O espaço, construído antes da pandemia do Covid-19, estava sem uso por cerca de um ano e passou a receber estudantes e servidores apenas em 2026.
Segundo relatos, o novo local não comporta adequadamente a estrutura dos programas de Fitopatologia e Entomologia.
Em entrevista à TV Globo, a estudante de pós-graduação Ingryd Andrade afirmou que houve adaptação improvisada dos ambientes, com ausência de espaços básicos e divisão inadequada de setores, incluindo a clínica de fitossanidade que atende produtores rurais.
Além das limitações físicas, há relatos de riscos à segurança. Ainda na mesma reportagem, a estudante Geisa Soares disse ter sofrido choques elétricos ao utilizar equipamentos, inclusive antes do início das chuvas. Após o agravamento das infiltrações, ela afirma ter interrompido atividades por medo de novos acidentes.
Consequências da chuvas
As chuvas intensas registradas no Recife em abril agravaram a situação, provocando vazamentos que atingiram equipamentos de laboratório.
Entre os danos, há desde itens básicos até aparelhos de alto custo, como um termociclador avaliado em cerca de R$ 22 mil. Pesquisadores também temem prejuízos maiores, como a perda de softwares essenciais armazenados em equipamentos mais caros.
Para minimizar os danos, os próprios pesquisadores compraram lonas para proteger bancadas e instrumentos da água. Problemas adicionais, como a indisponibilidade de banheiros femininos, também foram relatados.

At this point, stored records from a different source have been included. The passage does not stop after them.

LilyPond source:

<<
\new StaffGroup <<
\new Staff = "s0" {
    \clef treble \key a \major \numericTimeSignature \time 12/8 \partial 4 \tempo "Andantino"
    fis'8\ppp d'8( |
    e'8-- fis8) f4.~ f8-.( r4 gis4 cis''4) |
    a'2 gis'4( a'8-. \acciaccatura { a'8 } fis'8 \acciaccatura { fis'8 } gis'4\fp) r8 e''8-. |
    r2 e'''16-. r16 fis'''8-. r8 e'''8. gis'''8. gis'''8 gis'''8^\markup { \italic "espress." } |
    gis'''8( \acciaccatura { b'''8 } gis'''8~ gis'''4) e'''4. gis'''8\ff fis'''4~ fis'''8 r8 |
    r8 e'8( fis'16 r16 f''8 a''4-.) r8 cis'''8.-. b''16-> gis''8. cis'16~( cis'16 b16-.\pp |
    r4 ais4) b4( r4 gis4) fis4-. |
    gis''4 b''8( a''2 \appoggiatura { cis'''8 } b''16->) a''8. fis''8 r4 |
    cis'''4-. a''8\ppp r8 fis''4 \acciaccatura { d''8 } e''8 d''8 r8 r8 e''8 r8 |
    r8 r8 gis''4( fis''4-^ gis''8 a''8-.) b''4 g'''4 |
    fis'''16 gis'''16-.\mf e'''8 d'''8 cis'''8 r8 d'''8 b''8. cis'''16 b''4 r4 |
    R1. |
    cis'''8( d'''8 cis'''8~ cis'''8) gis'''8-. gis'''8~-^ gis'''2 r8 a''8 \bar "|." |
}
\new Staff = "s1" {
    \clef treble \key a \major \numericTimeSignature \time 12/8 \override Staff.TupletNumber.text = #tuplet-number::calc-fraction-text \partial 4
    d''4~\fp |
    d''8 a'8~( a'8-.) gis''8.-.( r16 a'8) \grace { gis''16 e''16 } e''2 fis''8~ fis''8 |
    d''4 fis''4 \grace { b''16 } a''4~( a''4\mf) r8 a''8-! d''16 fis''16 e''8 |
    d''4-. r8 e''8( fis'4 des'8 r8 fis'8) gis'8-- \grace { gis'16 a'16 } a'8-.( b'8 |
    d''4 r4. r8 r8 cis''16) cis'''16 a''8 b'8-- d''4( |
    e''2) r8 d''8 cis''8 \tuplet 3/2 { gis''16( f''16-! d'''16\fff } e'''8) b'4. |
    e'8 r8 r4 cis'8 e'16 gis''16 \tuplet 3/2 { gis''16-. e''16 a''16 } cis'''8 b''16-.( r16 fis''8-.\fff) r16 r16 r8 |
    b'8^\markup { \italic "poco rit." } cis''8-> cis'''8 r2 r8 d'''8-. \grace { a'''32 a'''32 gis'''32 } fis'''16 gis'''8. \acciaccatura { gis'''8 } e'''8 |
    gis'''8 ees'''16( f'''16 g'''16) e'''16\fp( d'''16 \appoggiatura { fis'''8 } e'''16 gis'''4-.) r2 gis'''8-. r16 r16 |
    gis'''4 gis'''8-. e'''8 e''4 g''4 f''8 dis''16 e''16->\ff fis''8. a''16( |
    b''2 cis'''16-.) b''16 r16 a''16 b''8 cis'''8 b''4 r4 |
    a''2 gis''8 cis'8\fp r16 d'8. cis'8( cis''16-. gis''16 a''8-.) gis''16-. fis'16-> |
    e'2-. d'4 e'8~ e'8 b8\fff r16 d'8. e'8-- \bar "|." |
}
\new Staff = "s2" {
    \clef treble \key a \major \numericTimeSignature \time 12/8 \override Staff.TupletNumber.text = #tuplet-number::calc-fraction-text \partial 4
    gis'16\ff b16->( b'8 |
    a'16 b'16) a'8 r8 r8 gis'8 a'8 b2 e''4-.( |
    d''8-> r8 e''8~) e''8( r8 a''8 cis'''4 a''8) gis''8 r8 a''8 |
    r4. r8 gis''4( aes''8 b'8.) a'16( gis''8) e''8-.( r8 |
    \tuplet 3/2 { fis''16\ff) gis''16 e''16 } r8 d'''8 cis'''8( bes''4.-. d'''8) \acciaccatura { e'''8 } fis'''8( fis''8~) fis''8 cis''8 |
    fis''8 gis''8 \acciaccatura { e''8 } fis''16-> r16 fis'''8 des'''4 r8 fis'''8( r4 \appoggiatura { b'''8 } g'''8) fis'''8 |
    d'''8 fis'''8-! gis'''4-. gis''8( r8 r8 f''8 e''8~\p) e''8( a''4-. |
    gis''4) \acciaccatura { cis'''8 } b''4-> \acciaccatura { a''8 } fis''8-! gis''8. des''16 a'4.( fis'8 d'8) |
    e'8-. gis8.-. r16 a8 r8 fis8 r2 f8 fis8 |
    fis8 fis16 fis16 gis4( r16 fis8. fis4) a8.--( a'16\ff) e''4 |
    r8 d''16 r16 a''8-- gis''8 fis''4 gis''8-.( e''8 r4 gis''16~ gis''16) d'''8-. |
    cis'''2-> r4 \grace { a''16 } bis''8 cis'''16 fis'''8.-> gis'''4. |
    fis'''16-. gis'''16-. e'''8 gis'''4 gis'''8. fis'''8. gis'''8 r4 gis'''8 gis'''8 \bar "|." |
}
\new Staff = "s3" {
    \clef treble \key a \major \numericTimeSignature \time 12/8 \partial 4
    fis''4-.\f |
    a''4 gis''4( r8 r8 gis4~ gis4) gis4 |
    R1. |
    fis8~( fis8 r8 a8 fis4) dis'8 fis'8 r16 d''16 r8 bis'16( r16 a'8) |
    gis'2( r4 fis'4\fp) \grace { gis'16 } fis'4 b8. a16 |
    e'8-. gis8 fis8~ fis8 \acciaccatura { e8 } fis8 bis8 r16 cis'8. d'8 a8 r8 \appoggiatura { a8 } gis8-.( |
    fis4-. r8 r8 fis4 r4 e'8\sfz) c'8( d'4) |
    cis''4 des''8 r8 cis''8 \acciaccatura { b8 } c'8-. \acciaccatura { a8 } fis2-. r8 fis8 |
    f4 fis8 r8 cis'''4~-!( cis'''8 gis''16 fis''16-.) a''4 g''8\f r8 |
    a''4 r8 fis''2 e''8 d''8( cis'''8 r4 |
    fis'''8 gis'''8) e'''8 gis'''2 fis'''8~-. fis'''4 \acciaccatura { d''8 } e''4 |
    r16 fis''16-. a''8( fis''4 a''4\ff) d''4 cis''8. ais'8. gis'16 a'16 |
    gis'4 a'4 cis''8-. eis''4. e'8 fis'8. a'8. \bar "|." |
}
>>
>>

Solicitações por melhorias
Docentes e estudantes afirmam ter encaminhado solicitações à reitoria pedindo melhorias, mas dizem não ter recebido resposta definitiva até o momento.
Em nota, a UFRPE informou que o volume de chuvas superou a capacidade de drenagem do prédio e que ventos fortes contribuíram para o entupimento das calhas, causando infiltrações.
A universidade declarou que realizou a limpeza do sistema e que, após a intervenção, não houve novos vazamentos. A instituição também afirmou que trabalha na recuperação dos equipamentos danificados e que os pesquisadores foram remanejados para outros espaços.